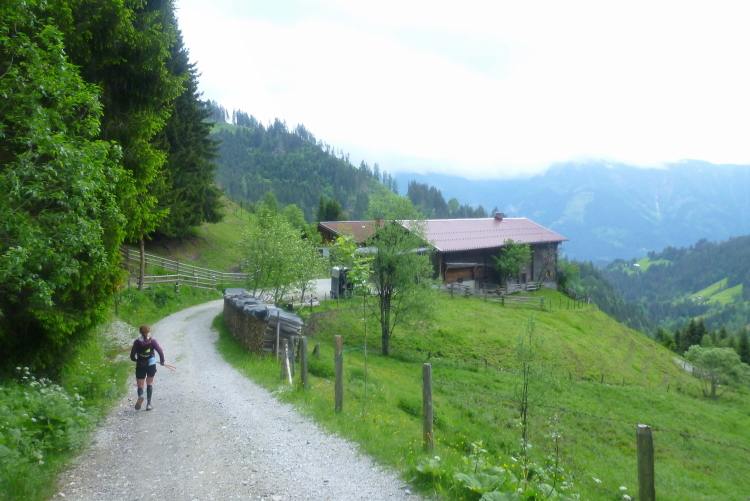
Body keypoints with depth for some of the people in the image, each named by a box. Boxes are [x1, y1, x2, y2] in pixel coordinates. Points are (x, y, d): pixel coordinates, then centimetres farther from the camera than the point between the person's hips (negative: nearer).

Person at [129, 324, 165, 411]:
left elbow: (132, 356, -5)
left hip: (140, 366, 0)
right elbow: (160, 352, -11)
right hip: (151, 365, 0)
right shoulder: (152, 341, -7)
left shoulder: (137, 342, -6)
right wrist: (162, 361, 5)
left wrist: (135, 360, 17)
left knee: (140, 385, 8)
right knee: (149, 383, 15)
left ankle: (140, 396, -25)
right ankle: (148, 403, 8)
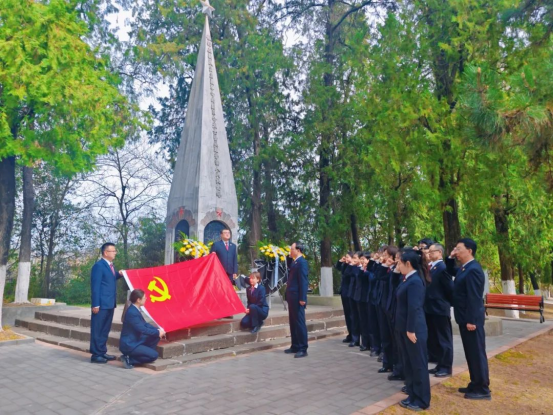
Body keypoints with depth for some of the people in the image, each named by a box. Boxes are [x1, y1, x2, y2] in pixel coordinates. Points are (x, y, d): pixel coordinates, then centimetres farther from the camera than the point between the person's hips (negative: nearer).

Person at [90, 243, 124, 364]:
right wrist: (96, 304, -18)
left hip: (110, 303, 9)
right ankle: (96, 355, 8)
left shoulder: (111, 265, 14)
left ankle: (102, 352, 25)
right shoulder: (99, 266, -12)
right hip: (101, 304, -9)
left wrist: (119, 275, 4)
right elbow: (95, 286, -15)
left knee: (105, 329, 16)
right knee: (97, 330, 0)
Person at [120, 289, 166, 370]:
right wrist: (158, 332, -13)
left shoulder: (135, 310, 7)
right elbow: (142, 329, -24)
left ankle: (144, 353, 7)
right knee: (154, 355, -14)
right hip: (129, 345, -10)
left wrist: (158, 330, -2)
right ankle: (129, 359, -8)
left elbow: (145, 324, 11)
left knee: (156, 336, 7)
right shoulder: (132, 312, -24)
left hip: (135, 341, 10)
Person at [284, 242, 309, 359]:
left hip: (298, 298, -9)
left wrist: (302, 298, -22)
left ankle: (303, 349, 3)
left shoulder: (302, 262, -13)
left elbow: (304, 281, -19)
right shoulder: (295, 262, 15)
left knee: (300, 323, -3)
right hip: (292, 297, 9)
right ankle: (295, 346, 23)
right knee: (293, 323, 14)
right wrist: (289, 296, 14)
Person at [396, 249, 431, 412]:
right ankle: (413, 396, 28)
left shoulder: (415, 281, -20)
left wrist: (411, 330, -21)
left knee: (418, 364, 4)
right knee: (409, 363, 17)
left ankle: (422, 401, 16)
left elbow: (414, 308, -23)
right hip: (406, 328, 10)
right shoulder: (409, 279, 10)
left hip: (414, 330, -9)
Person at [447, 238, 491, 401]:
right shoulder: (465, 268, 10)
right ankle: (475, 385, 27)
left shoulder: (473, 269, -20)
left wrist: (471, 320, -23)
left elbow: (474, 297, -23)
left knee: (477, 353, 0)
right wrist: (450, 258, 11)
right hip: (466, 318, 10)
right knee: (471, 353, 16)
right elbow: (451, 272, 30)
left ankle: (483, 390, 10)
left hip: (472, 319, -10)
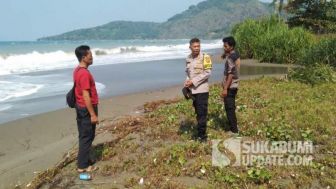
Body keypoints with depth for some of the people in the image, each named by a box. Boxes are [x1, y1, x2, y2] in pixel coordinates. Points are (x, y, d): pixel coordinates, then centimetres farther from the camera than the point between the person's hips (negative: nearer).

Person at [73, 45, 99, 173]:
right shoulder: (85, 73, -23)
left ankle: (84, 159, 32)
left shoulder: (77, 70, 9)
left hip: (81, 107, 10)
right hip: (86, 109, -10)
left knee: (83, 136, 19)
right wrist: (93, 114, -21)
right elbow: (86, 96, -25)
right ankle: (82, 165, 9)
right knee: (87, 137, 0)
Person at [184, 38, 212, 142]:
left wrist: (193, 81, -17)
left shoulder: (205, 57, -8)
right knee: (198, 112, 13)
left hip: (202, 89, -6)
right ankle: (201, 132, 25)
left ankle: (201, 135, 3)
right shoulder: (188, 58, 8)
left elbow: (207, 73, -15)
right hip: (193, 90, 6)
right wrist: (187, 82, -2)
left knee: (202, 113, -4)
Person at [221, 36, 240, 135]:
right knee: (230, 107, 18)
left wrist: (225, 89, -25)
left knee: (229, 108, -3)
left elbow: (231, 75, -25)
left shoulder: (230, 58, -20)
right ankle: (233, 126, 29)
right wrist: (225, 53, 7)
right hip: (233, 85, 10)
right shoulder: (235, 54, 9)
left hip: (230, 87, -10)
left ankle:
*-*-*
Lay out everything in the listing above, from the line containing "left knee: (140, 385, 8)" down to the line containing "right knee: (97, 330, 0)", both included, as a Markdown table with the columns Row and Line. Number the rows, drop blank lines, and omit the pictures.

| Row | Line |
|---|---|
| 1 | left knee: (140, 385, 8) |
| 2 | right knee: (149, 383, 15) |
| 3 | left ankle: (140, 396, -25) |
| 4 | right ankle: (148, 403, 8) |
| 5 | Body keypoints with depth for some of the people in the image, each named by a box. Boxes are [x1, y1, x2, y2] in pixel coordinates. Points are (x, y, d): pixel coordinates, then centimetres farther from the camera than the point between the person's hips (negative: nearer). |
| 6 | Person at [90, 243, 124, 364]: |
| 7 | right wrist: (96, 304, -18) |
| 8 | left hip: (110, 303, 9) |
| 9 | right ankle: (96, 355, 8) |
| 10 | left shoulder: (111, 265, 14) |
| 11 | left ankle: (102, 352, 25) |
| 12 | right shoulder: (99, 266, -12) |
| 13 | right hip: (101, 304, -9) |
| 14 | left wrist: (119, 275, 4) |
| 15 | right elbow: (95, 286, -15) |
| 16 | left knee: (105, 329, 16) |
| 17 | right knee: (97, 330, 0) |